* Task description
Using the data below, count the lines where "pixels" appears, and answer with the number alone.

*** Opening Source material ***

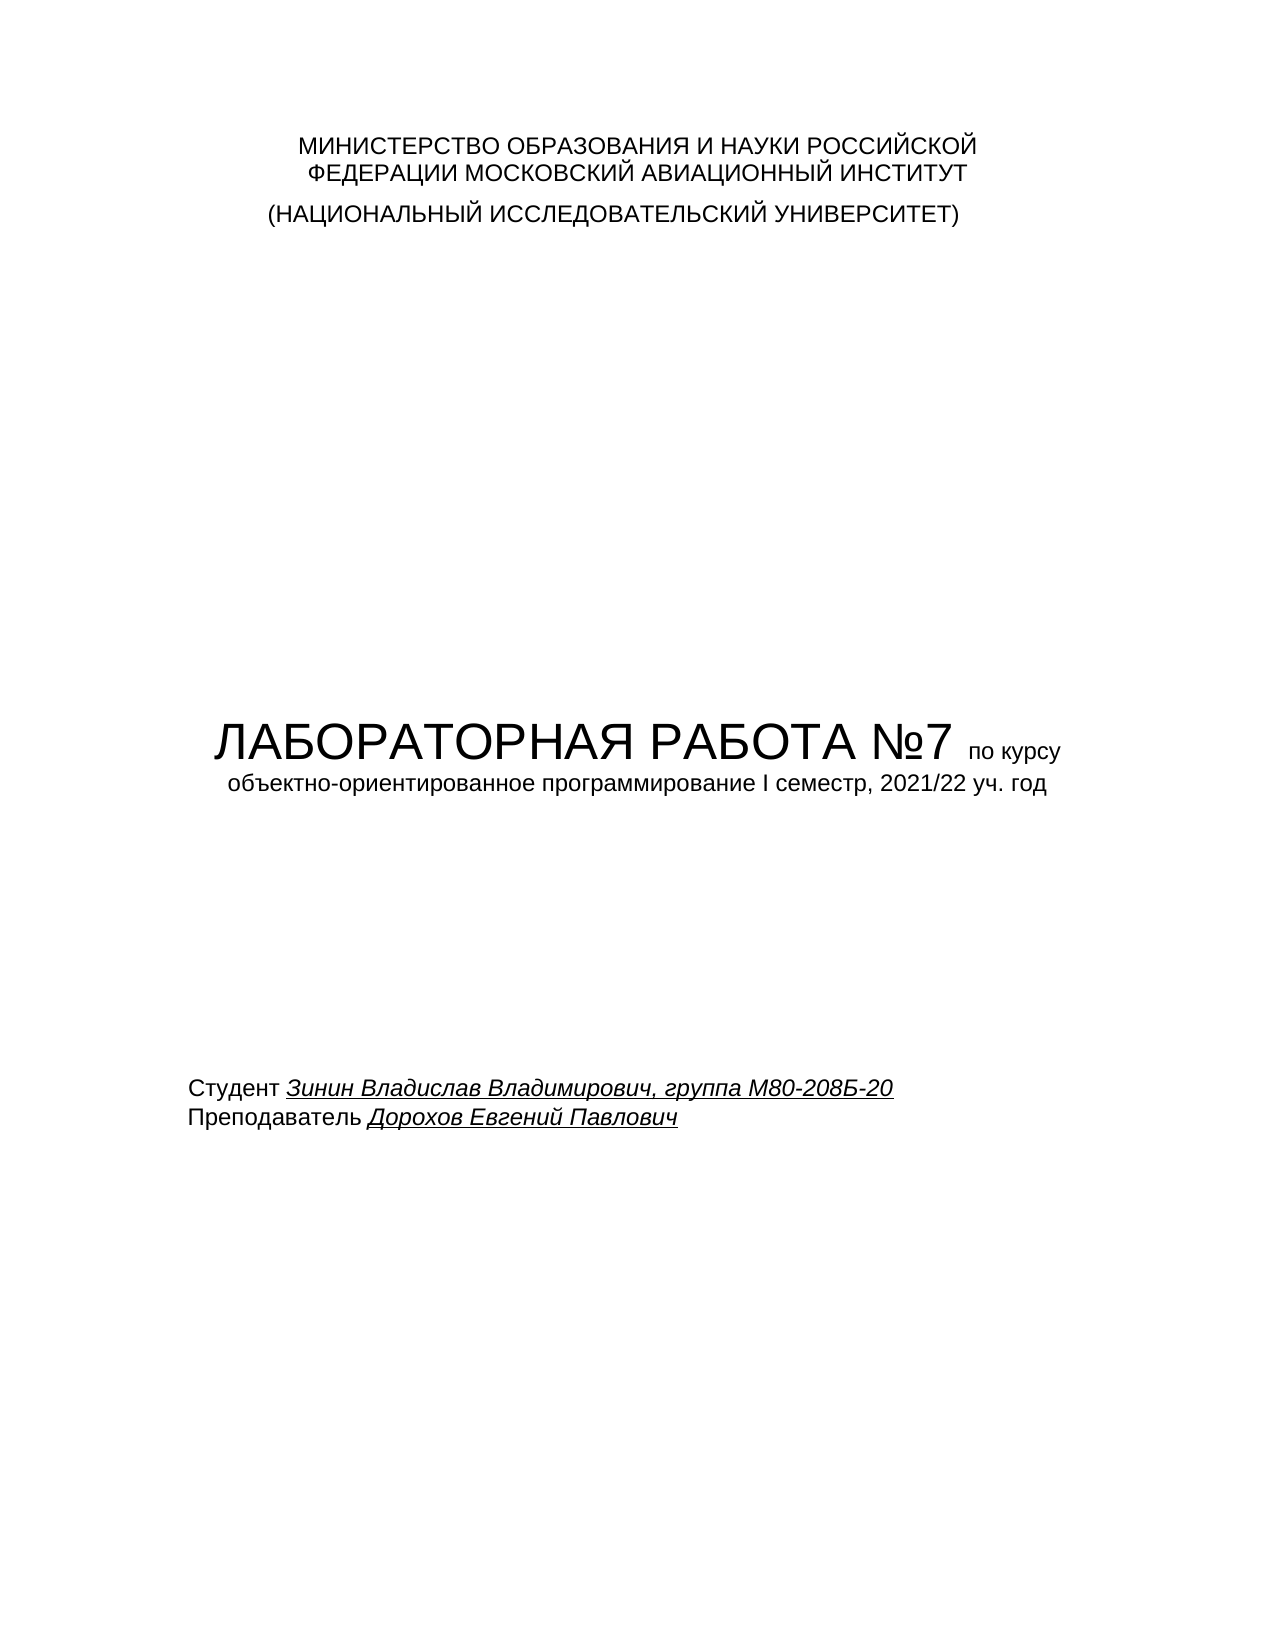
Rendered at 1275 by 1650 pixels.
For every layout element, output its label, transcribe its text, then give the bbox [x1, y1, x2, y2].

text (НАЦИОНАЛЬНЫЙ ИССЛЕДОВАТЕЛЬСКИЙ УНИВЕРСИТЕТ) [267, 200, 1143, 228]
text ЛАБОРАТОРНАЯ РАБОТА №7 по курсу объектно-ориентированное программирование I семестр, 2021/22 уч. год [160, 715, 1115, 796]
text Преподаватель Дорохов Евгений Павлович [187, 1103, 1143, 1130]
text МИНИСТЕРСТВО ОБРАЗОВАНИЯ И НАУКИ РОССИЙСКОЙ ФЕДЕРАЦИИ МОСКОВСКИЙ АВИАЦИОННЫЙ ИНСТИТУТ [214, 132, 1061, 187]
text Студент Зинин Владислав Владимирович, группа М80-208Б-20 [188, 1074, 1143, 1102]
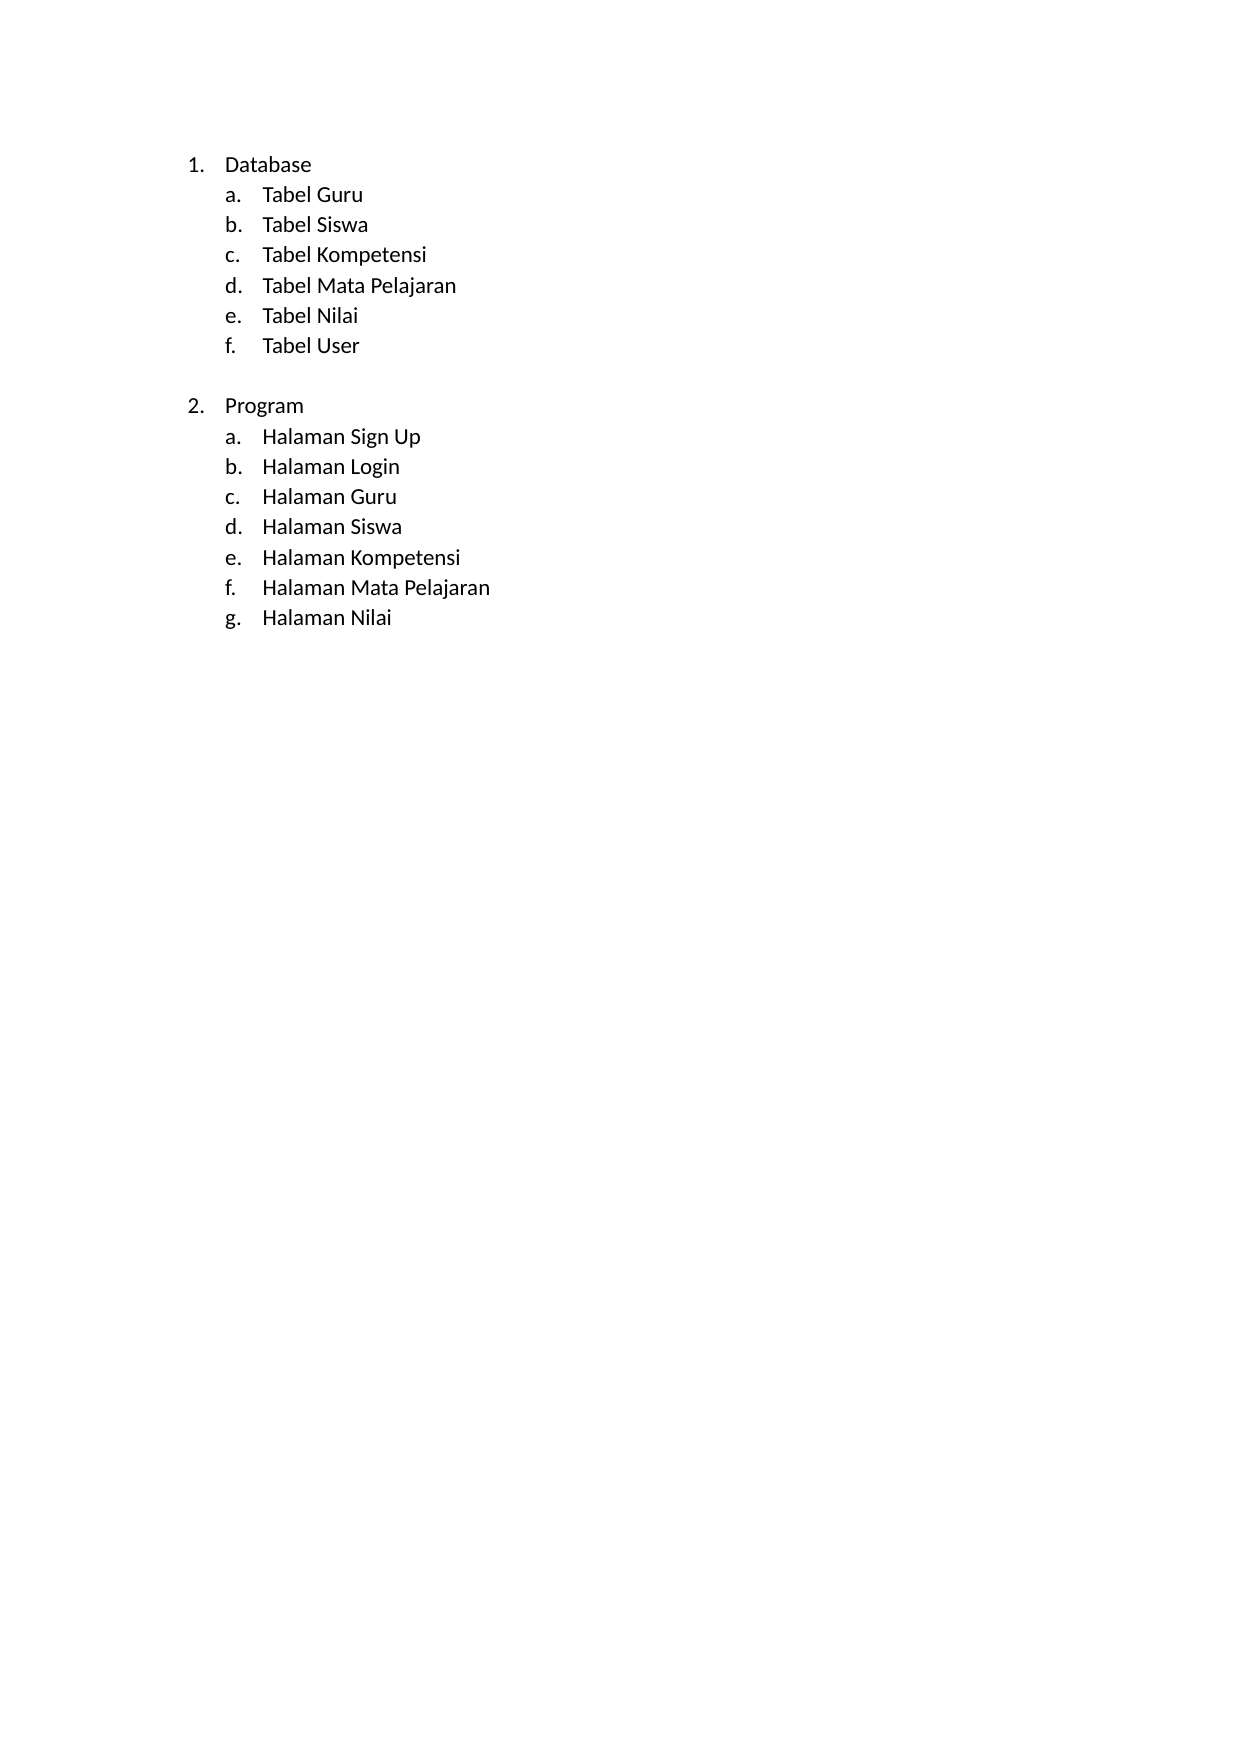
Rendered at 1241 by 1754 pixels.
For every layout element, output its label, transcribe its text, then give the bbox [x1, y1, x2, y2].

*** Closing Source material ***

* Result
2